Chinese and Indian households already buy half annual gold sales...
I TALK A LOT about the differences between gold's Fear Trade and Love Trade, writes Frank Holmes at US Global Investors.
Loyal readers know that the Fear Trade is associated with negative real interest rates and excessive money supply, which triggers an imbalance of monetary and fiscal policies and macroeconomic uncertainty. Historically, investors in the US, Japan, Germany and the UK have been the main drivers of the global Fear Trade.
The Love Trade, on the other hand, is all about gold's powerful allure and its timeless role as a gift without peer.
Gold has two significant benefits: one, as beautiful gold jewelry to be worn, and two, as financial security. Although gold jewelry is often given as a special gift in Western countries, it pales in comparison to what takes place in China and India, or "Chindia" – home to about 40% of the world's population, and the two largest gold importers.
The two Asian countries together accounted for more than half of total global gold jewelry demand in 2015. The US, by comparison, represented about 5% of demand. All of Europe, even less.
Significant to boosting the metal's price are important cultural events, from India's upcoming Diwali festival and fourth-quarter wedding season to the Chinese New Year in January. Going back decades, the yellow metal has tended to perform best in September, when jewelry, coin and bullion dealers restock their inventories in preparation for these celebrations.
Also known as the Festival of Lights, Diwali begins October 30 this year, followed by the wedding season. To give you a sense of scale, as many as 150 million Indian weddings will be held between 2011 and 2021, according to the Government of India. For each wedding, between 0.7 and 70 ounces of gold are typically purchased, which is equivalent to 35% to 40% of total wedding expenses.
Of course, you can't convert cash into gold if you don't have the cash. What's more, gold priced in Indian Rupees and Chinese Renminbi has really taken off, making it more expensive to Indian and Chinese consumers than America buyers.
Gold consumption, then, really depends on household income. Fortunately, income growth in Chindia is booming with the rise of the middle class.
And just how much income growth are we talking about? According to Boston Consulting Group (BCG) data, consumer spending in both China and India will soon overtake spending in Germany and France, and is on a trajectory to match Japan's level of consumption.

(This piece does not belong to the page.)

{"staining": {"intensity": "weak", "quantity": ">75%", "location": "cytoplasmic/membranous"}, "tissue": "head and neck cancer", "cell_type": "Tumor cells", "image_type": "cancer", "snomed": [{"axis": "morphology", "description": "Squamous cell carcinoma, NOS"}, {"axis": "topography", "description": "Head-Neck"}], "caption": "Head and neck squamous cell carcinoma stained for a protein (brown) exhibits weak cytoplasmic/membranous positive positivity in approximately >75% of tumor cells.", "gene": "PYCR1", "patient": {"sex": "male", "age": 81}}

By 2020, the number of "affluent" households in China – those with annual incomes of at least $20,000 – will grow to 280 million, equal to 30% of the country's urban population. That's quite a leap up from today's 120 million households labeled as "affluent." It's also good news for the Love Trade.
As for India, the number of middle class consumers is expected to triple between now and 2025, eventually reaching 89 million people, according to McKinsey & Company.

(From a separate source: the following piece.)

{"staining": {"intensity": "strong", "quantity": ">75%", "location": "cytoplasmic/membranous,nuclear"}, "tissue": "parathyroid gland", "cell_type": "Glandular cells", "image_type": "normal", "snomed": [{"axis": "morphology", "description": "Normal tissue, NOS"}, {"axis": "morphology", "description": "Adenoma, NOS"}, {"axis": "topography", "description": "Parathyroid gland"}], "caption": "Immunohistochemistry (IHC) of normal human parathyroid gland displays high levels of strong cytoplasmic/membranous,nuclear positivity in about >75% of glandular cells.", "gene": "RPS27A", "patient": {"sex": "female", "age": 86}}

What I find even more incredible is that by 2030, the economic output of India's top five cities is expected to reach the size of five middle-income countries today, according to McKinsey. Mumbai's massive $245 billion economy, for example, could soon exceed the entire country of Malaysia. Likewise, India's capital city of New Delhi could one day be bigger than the Philippines.

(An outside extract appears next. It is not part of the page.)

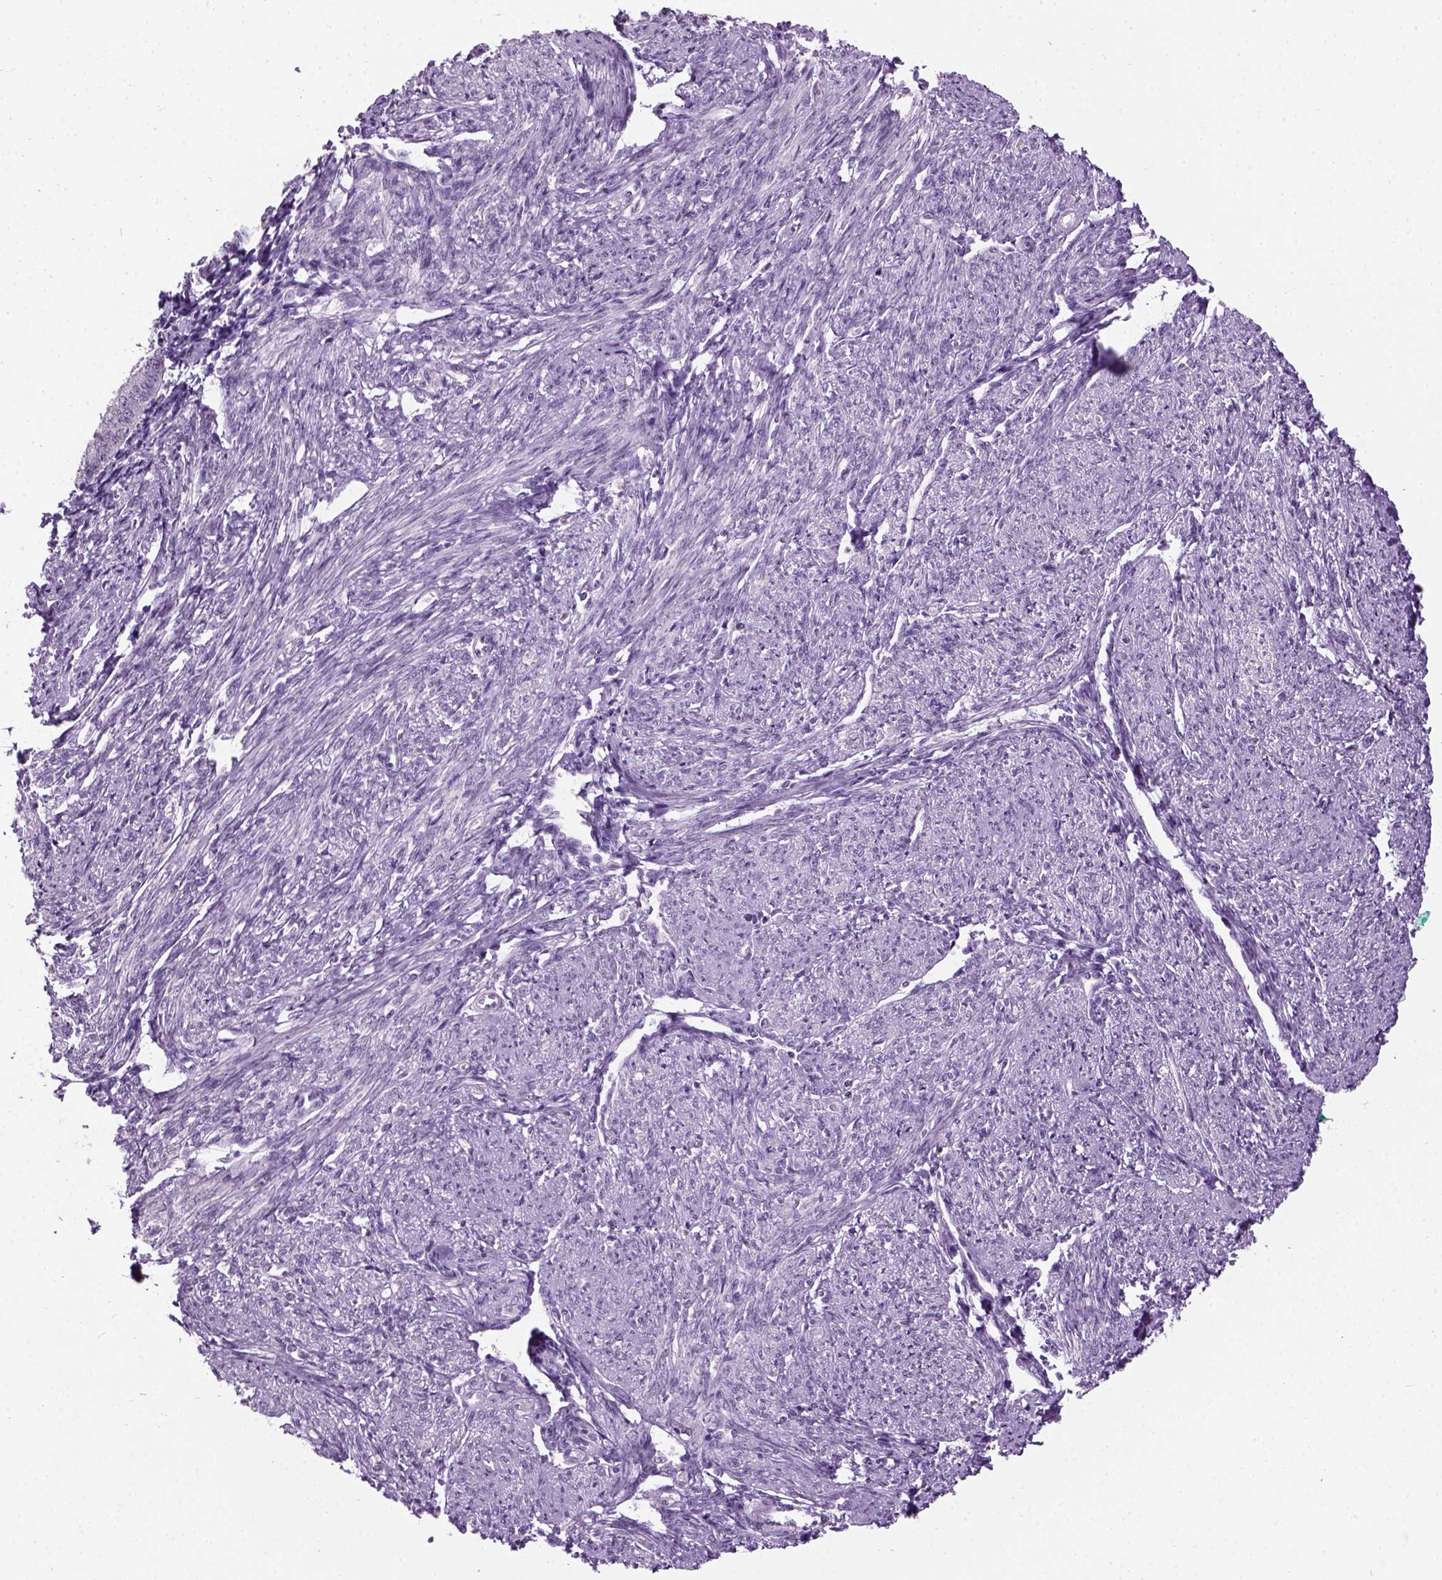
{"staining": {"intensity": "negative", "quantity": "none", "location": "none"}, "tissue": "smooth muscle", "cell_type": "Smooth muscle cells", "image_type": "normal", "snomed": [{"axis": "morphology", "description": "Normal tissue, NOS"}, {"axis": "topography", "description": "Smooth muscle"}], "caption": "DAB immunohistochemical staining of benign human smooth muscle exhibits no significant positivity in smooth muscle cells.", "gene": "GABRB2", "patient": {"sex": "female", "age": 65}}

This presents a huge opportunity for the Love Trade to expand even more, as rising incomes and economic momentum have been a tailwind for gold demand.
I've pointed out before the relationship between M2 money supply growth in China and the price of gold. Money supply isn't the same as income growth, of course. But it serves as further evidence that the more money that's available – and the more people who have access to that money – the more it can be converted into gold.
But in June, I asked if India is the new China. I think the jury's still out on that question, but what we do know is that India has pulled ahead of China to become the world's fastest growing large economy.
In its June update to its world economic outlook, the International Monetary Fund (IMF) sees India advancing 7.4% this year, compared to China's 6.6%. On a relative basis, these are much stronger growth rates than what we find in advanced economies such as the US, European Union and Japan.
India's manufacturing sector appears to be growing at a faster clip than China's, when we compare the two Asian giants' purchasing manager's indices (PMI). For the month of August, the India PMI rose to 52.6 from 51.8 in July, indicating healthy sector expansion.
Meanwhile, China logged a neutral 50, indicating neither expansion nor contraction. But as you can see above, the trend is headed in the right direction and making steady improvements from its recent low of 47.2 in September 2015.
For the one-year period, the First Trust ISE Chindia Index Fund (FNI) is up more than 23%, as of September 4, suggesting the bad news we've been seeing in the media might be over, and the markets in China and India may have reached a bottom. This is good for global growth and the Love Trade in gold.